Les autres partis nous voient toujours comme une sorte de machine de guerre”, sourit un collaborateur socialiste de haut niveau. “Simplement, au PS, quand on se prépare pour un poste dans l’administration, on le fait sérieusement car on croit à la fonction publique. La charte de Quaregnon (déclaration adoptée par le Parti ouvrier belge en 1894) dit déjà qu’il faut prendre la possession de l’appareil de l’État.

Comment les partis influencent la désignation des hauts fonctionnaires

Il n’existe par contre pas, selon les personnes interrogées, de formation institutionnalisée pour remporter les concours. “Mais parfois, on donne des séances d’information. Les gens qui ont passé le concours, assez exigeant, de l’école d’administration, peuvent expliquer aux autres le type d’examen auquel ils seront confrontés, avec des exemples de questionnaires d’autres années. Ils présentent un digest des bouquins à lire. On te formate aux exigences de l’assèchement. Il n’y a pas de système vraiment organisé, mais quand une personne émet l’idée de passer l’examen, on la conseille, on lui suggère des personnes, on l’oriente. Classiquement, chez nous, les gens sont abonnés au Selor. Ils reçoivent un mail dès qu’un poste se libère”, poursuit cette source socialiste.
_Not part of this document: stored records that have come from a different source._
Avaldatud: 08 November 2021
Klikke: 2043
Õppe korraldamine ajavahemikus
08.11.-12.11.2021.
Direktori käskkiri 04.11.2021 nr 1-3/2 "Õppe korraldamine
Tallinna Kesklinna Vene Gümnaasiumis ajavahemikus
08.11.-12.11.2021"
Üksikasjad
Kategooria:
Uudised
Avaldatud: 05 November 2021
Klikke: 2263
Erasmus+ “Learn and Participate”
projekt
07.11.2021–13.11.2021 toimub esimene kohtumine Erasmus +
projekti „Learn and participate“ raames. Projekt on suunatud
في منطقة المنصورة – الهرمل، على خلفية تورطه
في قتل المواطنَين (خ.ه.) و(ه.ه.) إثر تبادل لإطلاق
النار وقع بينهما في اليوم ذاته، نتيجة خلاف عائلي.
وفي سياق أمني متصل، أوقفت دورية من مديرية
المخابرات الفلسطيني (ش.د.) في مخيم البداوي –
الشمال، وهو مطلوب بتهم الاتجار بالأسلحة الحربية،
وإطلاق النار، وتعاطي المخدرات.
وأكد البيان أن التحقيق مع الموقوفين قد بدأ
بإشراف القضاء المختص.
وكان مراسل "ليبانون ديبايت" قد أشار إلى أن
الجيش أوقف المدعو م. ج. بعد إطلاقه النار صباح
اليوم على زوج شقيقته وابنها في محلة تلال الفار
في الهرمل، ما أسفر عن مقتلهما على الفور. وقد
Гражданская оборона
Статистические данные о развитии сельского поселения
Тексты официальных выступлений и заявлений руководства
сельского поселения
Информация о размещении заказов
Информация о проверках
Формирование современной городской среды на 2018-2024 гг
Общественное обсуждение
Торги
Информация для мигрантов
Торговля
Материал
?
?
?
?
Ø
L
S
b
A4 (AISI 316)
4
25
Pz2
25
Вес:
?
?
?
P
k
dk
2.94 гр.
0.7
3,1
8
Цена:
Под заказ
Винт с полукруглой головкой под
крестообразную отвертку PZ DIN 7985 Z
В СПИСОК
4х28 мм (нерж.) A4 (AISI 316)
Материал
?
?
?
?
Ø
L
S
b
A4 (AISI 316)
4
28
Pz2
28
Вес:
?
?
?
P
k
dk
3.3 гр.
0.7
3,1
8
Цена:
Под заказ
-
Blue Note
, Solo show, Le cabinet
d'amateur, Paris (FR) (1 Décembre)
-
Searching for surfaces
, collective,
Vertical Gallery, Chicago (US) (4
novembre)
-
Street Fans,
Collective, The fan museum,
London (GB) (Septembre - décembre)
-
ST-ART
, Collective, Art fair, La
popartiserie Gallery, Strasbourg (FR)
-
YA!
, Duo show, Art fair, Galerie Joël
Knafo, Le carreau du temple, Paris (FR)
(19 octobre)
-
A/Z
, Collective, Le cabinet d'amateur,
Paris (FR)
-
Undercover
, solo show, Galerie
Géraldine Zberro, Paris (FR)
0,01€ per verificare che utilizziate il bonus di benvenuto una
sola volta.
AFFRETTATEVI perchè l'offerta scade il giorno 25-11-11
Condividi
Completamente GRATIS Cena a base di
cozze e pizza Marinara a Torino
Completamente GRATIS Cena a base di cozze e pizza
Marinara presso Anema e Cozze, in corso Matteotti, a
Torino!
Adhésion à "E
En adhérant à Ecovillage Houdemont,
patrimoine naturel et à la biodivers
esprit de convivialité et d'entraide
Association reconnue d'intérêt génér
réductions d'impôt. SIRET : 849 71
”Chercher l’imprimatur auprès de l’IEV”

”Il y a des discussions pour ne pas multiplier les candidatures d’un de nos candidats contre un autre. Des gens vont en quelque sorte chercher l’imprimatur auprès de l’IEV. On peut aussi les briefer sur ce que souhaite entendre un jury. Plus qu’un formatage, c’est une entraide”, analyse Eric Mercenier, porte-parole de Rudi Vervoort (PS), ministre-président bruxellois. “Notre forte présence dans l’administration est en premier lieu au nombre de candidats, car nous sommes un parti de masse. Mais récemment, on a plutôt été les Poulidor, car nous sommes loin de l’avoir emporté chaque fois. »

La nécessité de politisation de l’administration n’est plus, selon Eric Mercenier, un impératif absolu pour le PS.
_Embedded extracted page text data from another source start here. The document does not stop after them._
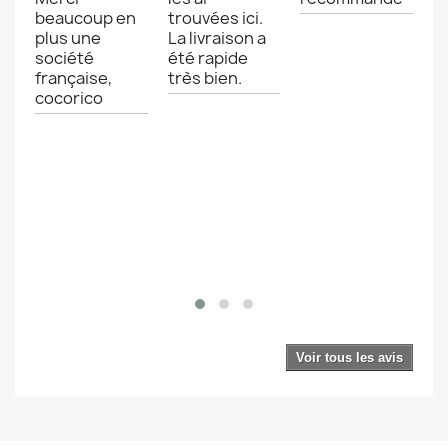
n
beaucoup en
trouvées ici.
fi
plus une
La livraison a
r
société
été rapide
v
française,
très bien.
bl
st
cocorico
r
.
e
Voir tous les avis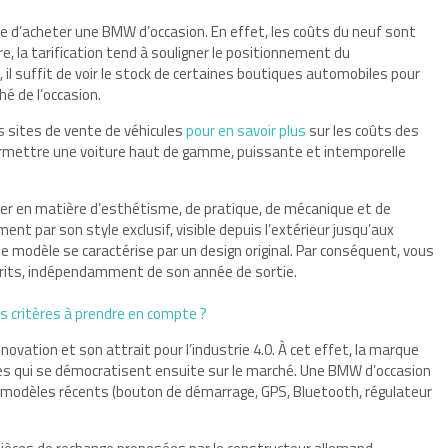
ge d’acheter une BMW d’occasion. En effet, les coûts du neuf sont
e, la tarification tend à souligner le positionnement du
il suffit de voir le stock de certaines boutiques automobiles pour
hé de l’occasion.
ts sites de vente de véhicules
pour en savoir plus
sur les coûts des
rmettre une voiture haut de gamme, puissante et intemporelle
ouver en matière d’esthétisme, de pratique, de mécanique et de
nt par son style exclusif, visible depuis l’extérieur jusqu’aux
ue modèle se caractérise par un design original. Par conséquent, vous
sprits, indépendamment de son année de sortie.
es critères à prendre en compte ?
ovation et son attrait pour l’industrie 4.0. À cet effet, la marque
es qui se démocratisent ensuite sur le marché. Une BMW d’occasion
 modèles récents (bouton de démarrage, GPS, Bluetooth, régulateur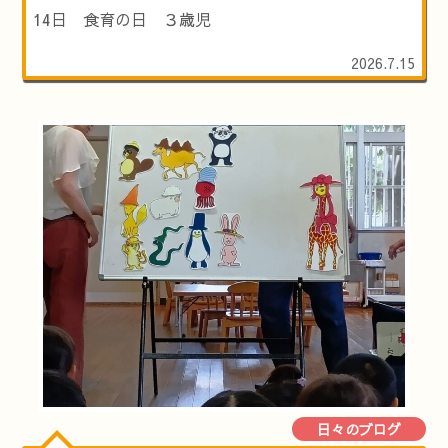
14日 食育の日 ３歳児
2026.7.15
日々のブログ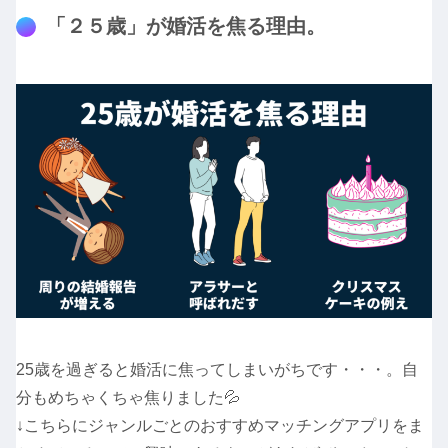
「２５歳」が婚活を焦る理由。
25歳を過ぎると婚活に焦ってしまいがちです・・・。自
分もめちゃくちゃ焦りました💦
↓こちらにジャンルごとのおすすめマッチングアプリをま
Ce n’est pas un secret que l’administration a été politisée faute de rouages efficaces. Il fallait pouvoir donner des mots d’ordre. Aujourd’hui, cela a changé. Nous voyons arriver des gens qui ont réussi des concours et qui, souvent, sont bons. Tant qu’on peut avoir des relais sains, qui sont à l’écoute des cabinets, nous n’avons pas besoin qu’ils soient socialistes.